[Data records]

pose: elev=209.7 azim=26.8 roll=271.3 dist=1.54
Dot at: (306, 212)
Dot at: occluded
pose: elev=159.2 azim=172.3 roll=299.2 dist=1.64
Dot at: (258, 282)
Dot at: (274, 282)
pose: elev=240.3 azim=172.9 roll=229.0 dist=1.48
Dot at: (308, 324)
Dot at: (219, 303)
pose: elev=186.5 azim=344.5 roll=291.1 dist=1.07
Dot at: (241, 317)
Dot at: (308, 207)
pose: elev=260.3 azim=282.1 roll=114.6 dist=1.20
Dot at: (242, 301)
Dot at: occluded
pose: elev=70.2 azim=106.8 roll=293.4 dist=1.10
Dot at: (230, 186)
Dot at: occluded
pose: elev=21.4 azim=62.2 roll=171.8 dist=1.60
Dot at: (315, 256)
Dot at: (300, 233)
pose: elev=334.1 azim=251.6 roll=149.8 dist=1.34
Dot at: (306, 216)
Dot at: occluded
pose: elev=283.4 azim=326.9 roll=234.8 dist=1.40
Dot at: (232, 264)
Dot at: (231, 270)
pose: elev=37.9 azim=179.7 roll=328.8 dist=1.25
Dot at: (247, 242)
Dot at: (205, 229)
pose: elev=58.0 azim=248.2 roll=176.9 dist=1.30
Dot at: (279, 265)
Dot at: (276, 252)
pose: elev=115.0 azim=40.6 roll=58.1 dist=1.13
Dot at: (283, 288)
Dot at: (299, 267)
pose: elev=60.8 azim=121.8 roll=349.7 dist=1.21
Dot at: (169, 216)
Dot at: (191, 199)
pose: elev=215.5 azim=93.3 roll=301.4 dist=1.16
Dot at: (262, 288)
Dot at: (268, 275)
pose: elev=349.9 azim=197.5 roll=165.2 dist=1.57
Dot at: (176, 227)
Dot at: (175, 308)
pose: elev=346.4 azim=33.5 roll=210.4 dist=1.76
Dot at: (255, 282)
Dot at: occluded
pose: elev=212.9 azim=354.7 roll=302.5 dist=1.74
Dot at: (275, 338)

__Problem description__
Copy out the data word for word, starting with the line that contains "pose: elev=215.5 azim=93.3" and going on through the last line of the data.

__Final answer__
pose: elev=215.5 azim=93.3 roll=301.4 dist=1.16
Dot at: (262, 288)
Dot at: (268, 275)
pose: elev=349.9 azim=197.5 roll=165.2 dist=1.57
Dot at: (176, 227)
Dot at: (175, 308)
pose: elev=346.4 azim=33.5 roll=210.4 dist=1.76
Dot at: (255, 282)
Dot at: occluded
pose: elev=212.9 azim=354.7 roll=302.5 dist=1.74
Dot at: (275, 338)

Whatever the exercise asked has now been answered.